“I love the word curvy. It’s artistic. It’s beautiful. There is a flow to it. A straight line can be boring.” This quote by actor Salma Hayek finds special resonance with designer Wendell Rodricks. A veteran in the Indian fashion industry, his fidelity to inclusivity harks back to 1989, when he started working to offer Indian women a more all-encompassing range of clothing sizes. “Most people assume that ‘plus’ means curvy or voluptuous, but ‘plus size’ has so many varied shapes and sizes under its belt, especially in the case of Indian women, whose frame is defined by hips, naturally,” said Rodricks.
The designer was approached by aLL, an Indian apparel brand with 52 stores across the country solely catering to plus-sized customers, to put together a collection titled Primero, which was recently showcased at Lakmé fashion week in Mumbai. The proudly democratic show featured Veronica Campabell, India’s first transgender plus-size model, along with a handpicked band of 20 voluptuous, street-cast women and men.
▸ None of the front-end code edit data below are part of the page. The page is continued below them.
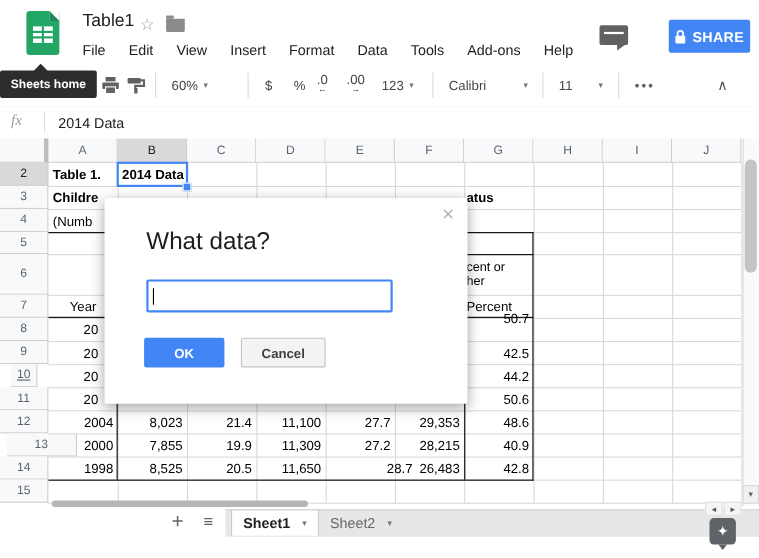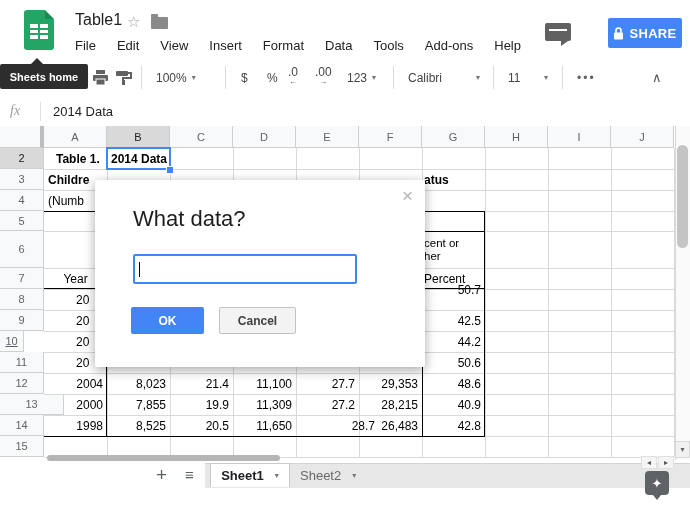--- a/index.html
+++ b/index.html
@@ -140,7 +140,7 @@
     </div>
     <div class="tbsep" style="left:141px;"></div>
     <div class="tb" style="left:156px;">
-      <span>100%</span>
+      <span>60%</span>
       <span class="caret">▾</span>
     </div>
     <div class="tbsep" style="left:225px;"></div>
Expounding on the virtues of asymmetry and bias cuts, the Goa-based Rodricks and his design head, Schulen Fernandes, worked with a palette of whites and greys with blazes of rainbow hues to create 22-key looks, including kaftans, capes, swing dresses, asymmetrical gowns, and the indispensable jumpsuit in the boldest and brightest blocks of color. “The Western market coveting to appease the plus-sized customer can learn a thing or two from Indian dressmaking tricks,” he suggested. To wit, a jumpsuit in a tailored, Western style tends to choke at the crotch, but when cut in the forgiving Indian dhoti (drape) technique, the dilemma is avoided. “I didn’t want to follow the American plus-size format that simply replicates designs created for ‘slim’ shoppers and introduces them in larger sizes, or advocate myths that black is the answer to a slimming look, and color or color-blocking is not meant for plus-sized shoppers,” he asserted.
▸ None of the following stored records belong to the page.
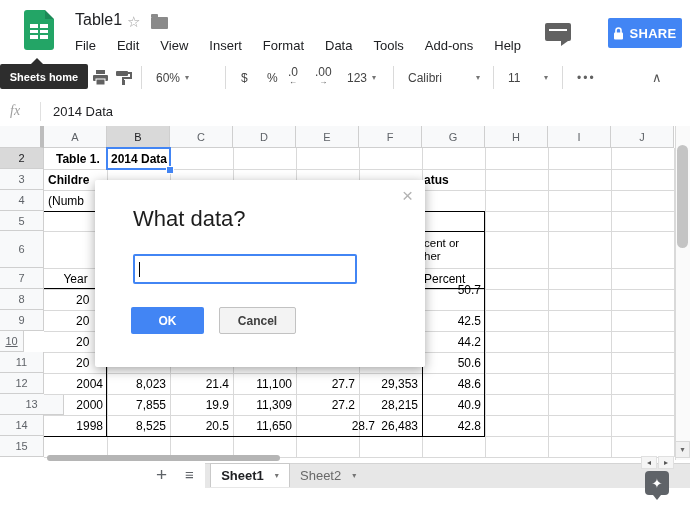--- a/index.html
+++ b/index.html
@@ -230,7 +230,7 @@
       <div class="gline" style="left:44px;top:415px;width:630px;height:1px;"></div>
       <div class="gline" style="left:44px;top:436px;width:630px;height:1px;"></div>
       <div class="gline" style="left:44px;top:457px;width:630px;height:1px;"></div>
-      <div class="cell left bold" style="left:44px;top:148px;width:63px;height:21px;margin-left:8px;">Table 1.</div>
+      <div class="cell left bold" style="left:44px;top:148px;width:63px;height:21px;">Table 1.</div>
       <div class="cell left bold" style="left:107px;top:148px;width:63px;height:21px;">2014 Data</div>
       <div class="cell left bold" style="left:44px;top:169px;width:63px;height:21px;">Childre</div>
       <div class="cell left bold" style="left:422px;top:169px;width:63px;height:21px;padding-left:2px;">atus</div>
Sketches: Courtesy of Wendell Rodricks
The average Indian is plus-sized—60 percent of the country’s population, in fact—and they certainly condemn being labeled as the fringe market. India boasts four major fashion weeks annually, yet major fashion labels, barring Rodricks and Anita Dongre, refuse to acknowledge the bodies of their customers. Perhaps the fault lies in the marketplace prejudice. Designer wear is synonymous with bridal wear because that’s where Indians spend money, leaving very little time for designers to focus on clothing options outside the conventional size grid, and in turn ensuring steady orders for neighborhood tailors.
India being a country of personalized fashion, the trusted tailor was your go-to designer. He would custom-make designs seen in international magazines in a matter of days at a comparative fee. “But just like the tailors lost out to international ready-to-wear brands introduced by the multiplying malls in the early 2000s, I’m positive that by 2020, we would see an increase in plus-sized clothing brands. It’s only a matter of time,” said the optimistic Rodricks.
The Western fashion world has only recently begun to embrace models larger than a size four, thanks in part to the likes of Ashley Graham, Clementine Desseaux, and Candice Huffine, but India lacks authoritative body-positive icons. Instances of progressive, normalized image boards are few and far between. India’s widely read fashion glossy Femina featured curvy-and-proud Bollywood actress Huma Qureshi on its cover in July 2014, while Elle did a sumptuous spread on six full-figured entrepreneurs with a devil-may-care headline—“These Curvy Girls Have Zero Fucks to Give”—in early 2016. Both initiatives went wildly viral, and enjoyed rave reviews.
For now, it’s encouraging to see designers like Rodricks inspiring women to celebrate the gloriousness of a voluptuous body in positive, shame-free ways. Housed in the heart of Goa, his flagship boutique at Panjim displays garments in categories of Slim, Medium, Voluptuous, Voluptuous Goddess, and Very Voluptuous Goddess. “I think it’s demeaning to slot women in large, XXL, XXXL… categories,” he said, “don’t you think?”